GIVEN TASK:
Transcribe the passage below on Ethereum protocol changes and wallet experience in full, reproducing every word and mark unchanged.

GIVEN PASSAGE:
--
In other words, it can be simply understood that while Gas Limit addresses "the size of the block," Keyed Nonces explore "the shape of the state"—what Ethereum needs to support in the future is not just more transactions but a wider variety of transactions.

3. How Will This Affect Ordinary Users?

For the Ethereum ecosystem, although many protocol upgrades may seem distant from ordinary users, they ultimately impact wallet experiences.

Because the true entry point for users to interact with Ethereum is not through EIPs, clients, or developer meetings, but rather every transfer, authorization, signature, cross-chain interaction, and DApp operation within the wallet. In other words, changes at the protocol layer are only truly completed when they are translated into clearer, smoother, and safer operational experiences at the wallet level.
--
PROVIDED RECORDS:
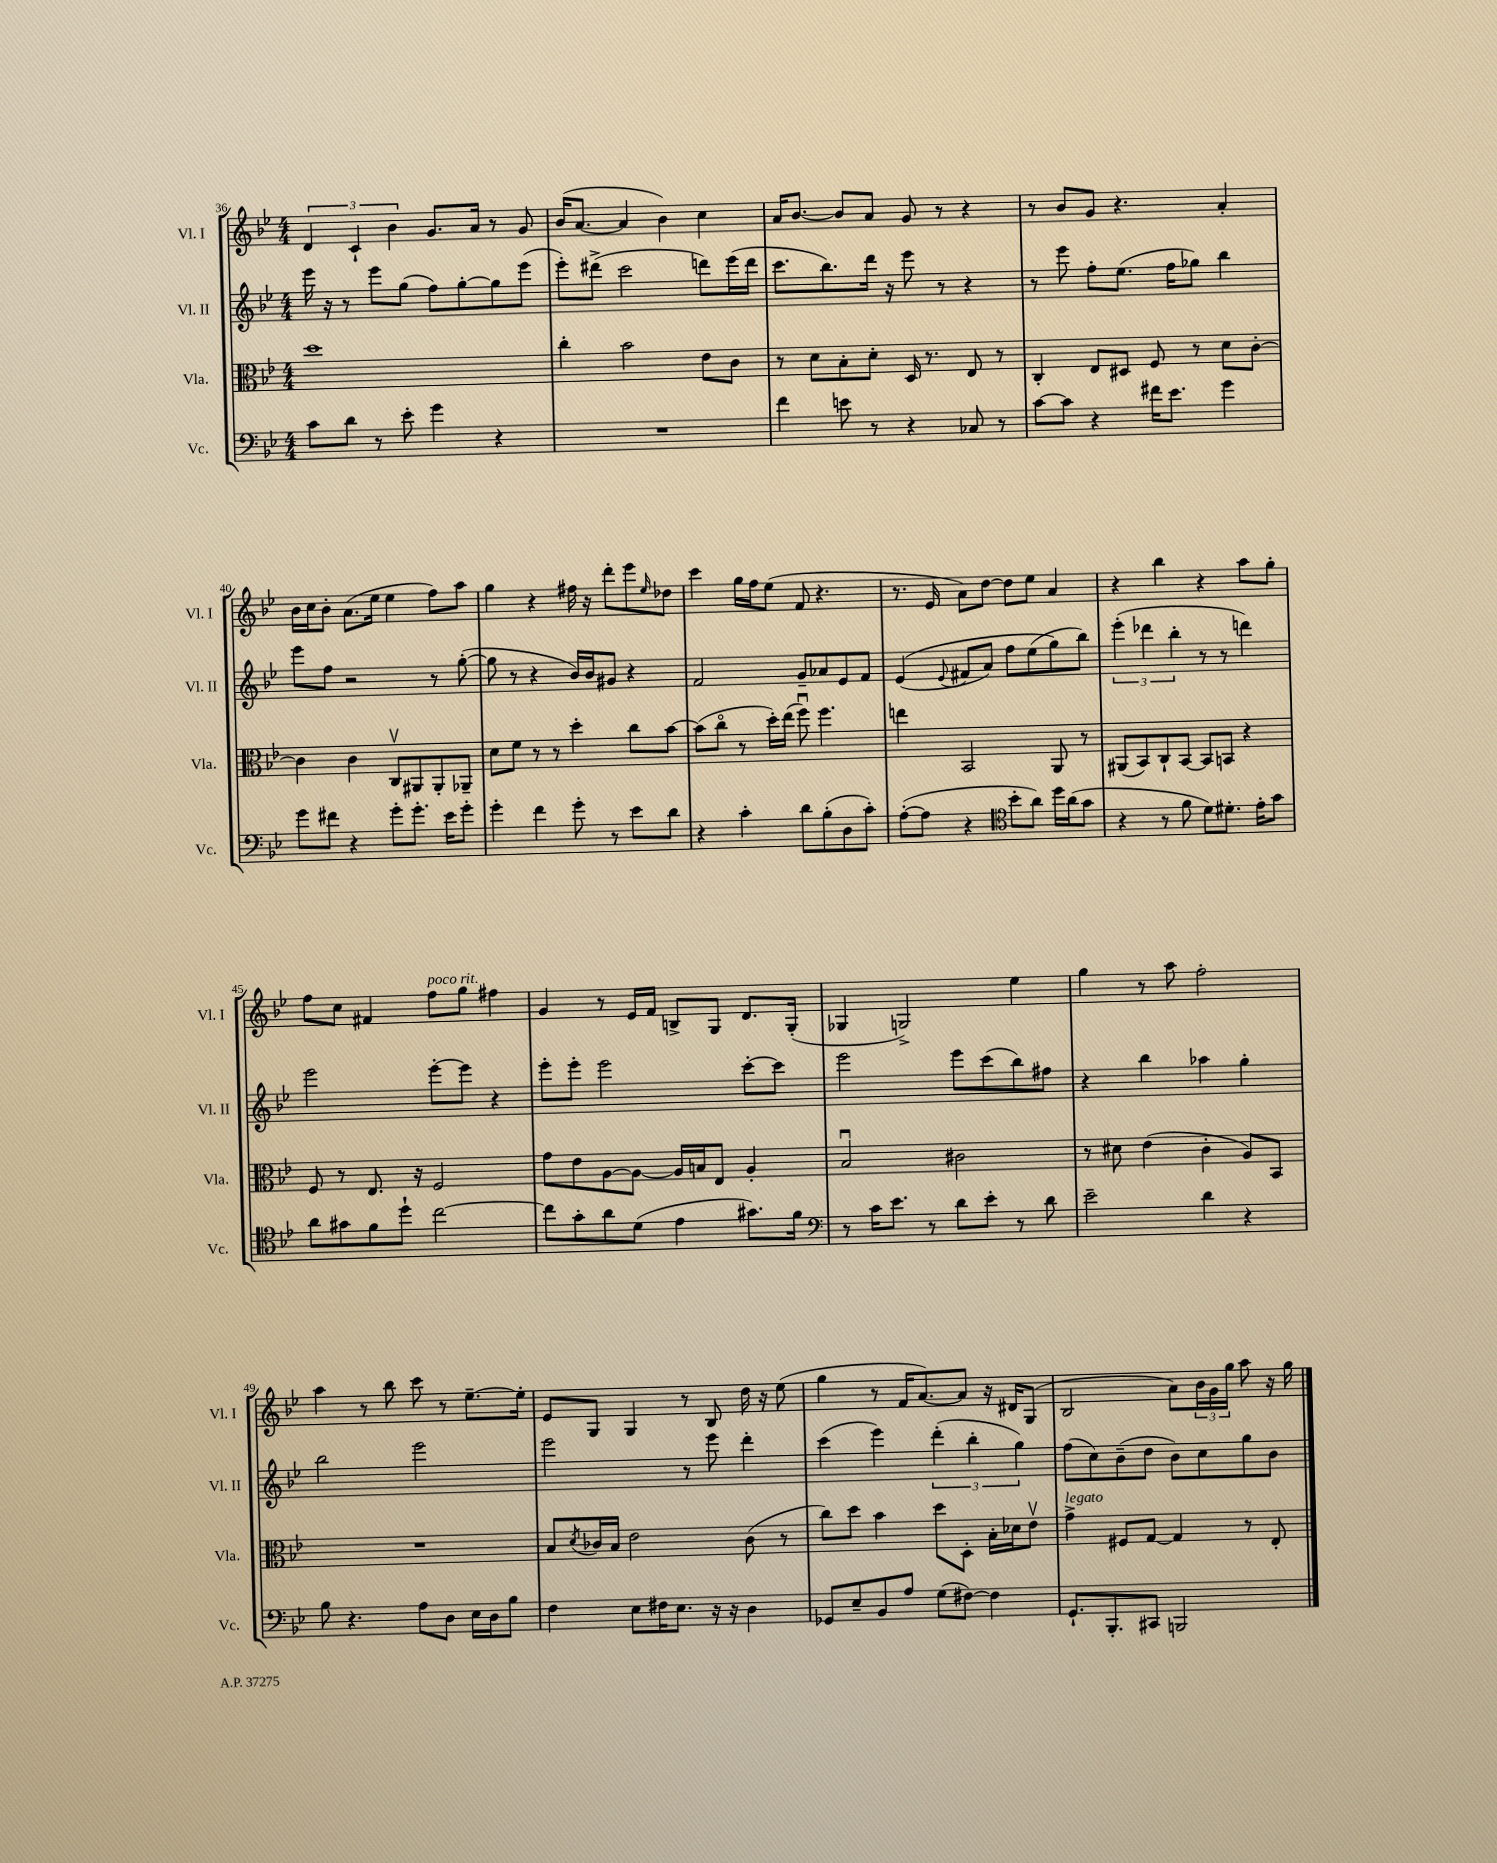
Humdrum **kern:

**kern	**kern	**kern	**kern
*staff4	*staff3	*staff2	*staff1
*clefF4	*clefC3	*clefG2	*clefG2
*k[b-e-]	*k[b-e-]	*k[b-e-]	*k[b-e-]
*M4/4	*M4/4	*M4/4	*M4/4
8c	1dd	16eee-	6d
.	.	16r	.
8d	.	8r	.
.	.	.	6c`
8r	.	8eee-	.
.	.	.	6b-
8e-'	.	(8gg	.
4g	.	8ff)	8.g
.	.	[8gg'	.
.	.	.	16a
4r	.	8gg]	8r
.	.	(8eee-	8g
=	=	=	=
1r	4cc'	8eee-')	(16b-
.	.	.	[8.a
.	.	(8ddd#^	.
.	2b-	2ccc	4a]
.	.	.	4b-)
.	8e-	8ddd)	4cc
.	8c	(16eee-	.
.	.	16ddd	.
=	=	=	=
4f	8r	8.ccc	16a
.	.	.	[8.b-
.	8d	.	.
.	.	8.bb-)	.
8e	8B-'	.	8b-]
8r	8d'	16ddd	8a
.	.	16r	.
4r	16D	8eee-	8g
.	8.r	.	.
.	.	8r	8r
8C-	8E-	4r	4r
8r	8r	.	.
=	=	=	=
[8c	4C'	8r	8r
8c]	.	8eee-	8b-
4r	8E-	8ff'	8g
.	8D#	(8.ee-	4.r
16f#	8F	.	.
8.e-	.	16ff	.
.	8r	8gg-)	.
4g	8d	4bb-	4a'
.	[8c'	.	.
=	=	=	=
8g	4c]	8eee-	16b-
.	.	.	16cc
8f#	.	8ff	8b-'
4r	4c	2r	(8.a
.	.	.	16ee-
8g'	8Cv	.	4ee-
8.g'	8AA#	.	.
.	8AA#'	8r	8ff)
16e-	.	.	.
8g'	8AA-~	([8gg'	8aa
=	=	=	=
4g'	8d	8gg]	4gg
.	8f	8r	.
4f	8r	4r	4r
.	8r	.	.
8g'	4dd'	16b-)	16ff#
.	.	16b-	16r
8r	.	8g#	8ddd'
8e-	8cc	4r	8eee-
.	.	.	16qqee-
8d	[8b-	.	8dd-
=	=	=	=
4r	(8b-]	2f	4ccc
.	8cco	.	.
4c'	8r	.	16gg
.	.	.	16ff
.	16dd')	.	(8ee-
.	(16ee-	.	.
8d	8ffu)	8g~	8f
(8B-'	4.ff	8a-	4.r
8D	.	8e-	.
8c')	.	8f	.
=	=	=	=
([8A'	4ee	&((4e-	8.r
8A]	.	.	.
.	.	.	16e-
.	.	8qqe-	.
4r	2BB-	8f#	8a)
.	.	8a)	[8dd
*clefC4	*	*	*
8b-'	.	8ff	8dd]
8a)	.	(8ee-	8ee-
16dd	8AA	8gg&)	4a
(16a	.	.	.
8g	8r	8bb-)	.
=	=	=	=
4r	(8AA#	(6eee-'	4r
.	8BB-)	.	.
.	.	6ddd-	.
8r	8C`	.	4bb-
.	.	6bb-'	.
8f	[8BB-	.	.
8d)	8BB-]	8r	4r
8.d#'	8BB	8r	.
.	4r	4ddd)	8aa
16e-'	.	.	.
8g	.	.	8gg'
=	=	=	=
8a	8F	2eee-	8ff
8g#	8r	.	8cc
8f	8.E-	.	4f#
8dd`	.	.	.
.	16r	.	.
[2cc	2F	[8eee-'	8ff
.	.	8eee-]	8gg
.	.	4r	4ff#
=	=	=	=
8cc]	8g	8eee-'	4g
8g'	8e-	8eee-'	.
8a	[8A	2eee-	8r
(8d	8A_	.	16e-
.	.	.	16f
4e-	16A]	.	8B^
.	16B	.	.
.	8E-	.	8G
8.g#)	4A'	[8ccc'	8.d
.	.	8ccc]	.
16f	.	.	(16G'
=	=	=	=
*clefF4	*	*	*
8r	2B-u	2eee-	4G-
16c	.	.	.
8.e-	.	.	.
.	.	.	2G^)
8r	.	.	.
8d	2c#	8eee-	.
8e-'	.	(8ccc	.
8r	.	8bb-)	4ee-
8d	.	8ff#	.
=	=	=	=
2e-~	8r	4r	4gg
.	8d#	.	.
.	(4e-	4bb-	8r
.	.	.	8aa
4d	4c'	4aa-	2ff'
4r	8A)	4gg'	.
.	8BB-	.	.
=	=	=	=
8B-	1r	2bb-	4aa
4.r	.	.	.
.	.	.	8r
.	.	.	8bb-
8A	.	2eee-	8ccc
8D	.	.	8r
16E-	.	.	[8.ee-~
16D	.	.	.
8B-	.	.	.
.	.	.	16ee-']
=	=	=	=
4F	8B-	2eee-	8e-
.	8qd	.	.
.	16c-	.	8G
.	16B-	.	.
8E-	2e-	.	4G
16F#	.	.	.
8.E-	.	.	.
.	.	8r	8r
16r	.	8eee-	8B-
16r	.	.	.
4D	(8c-	4ddd'	16dd
.	.	.	16r
.	8r	.	(8ee-
=	=	=	=
8GG-	8cc)	(4ccc	4gg
8E-~	8dd	.	.
8BB-	4b-	4eee-)	8r
8A	.	.	16f
.	.	.	[8.a)
(8G	8dd	(6ddd'	.
[8F#)	8D'	.	8a]
.	.	6bb-'	.
4F#]	16B-'	.	16r
.	16d-	.	16d#
.	.	6gg)	.
.	8e-v	.	(8G
=	=	=	=
8.GG`	4g^	(8ff	2B-
.	.	8cc)	.
8.BBB-'	.	.	.
.	8F#	(8b-~	.
8CC#	[8G	8dd	.
2BBB	4G]	8b-)	8a)
.	.	8cc	24b-
.	.	.	24g
.	.	.	24gg
.	8r	8gg	8aa
.	8E-'	8b-	16r
.	.	.	16gg
==	==	==	==
*-	*-	*-	*-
--
RESULT OF THE TASK:
In other words, it can be simply understood that while Gas Limit addresses "the size of the block," Keyed Nonces explore "the shape of the state"—what Ethereum needs to support in the future is not just more transactions but a wider variety of transactions.

3. How Will This Affect Ordinary Users?

For the Ethereum ecosystem, although many protocol upgrades may seem distant from ordinary users, they ultimately impact wallet experiences.

Because the true entry point for users to interact with Ethereum is not through EIPs, clients, or developer meetings, but rather every transfer, authorization, signature, cross-chain interaction, and DApp operation within the wallet. In other words, changes at the protocol layer are only truly completed when they are translated into clearer, smoother, and safer operational experiences at the wallet level.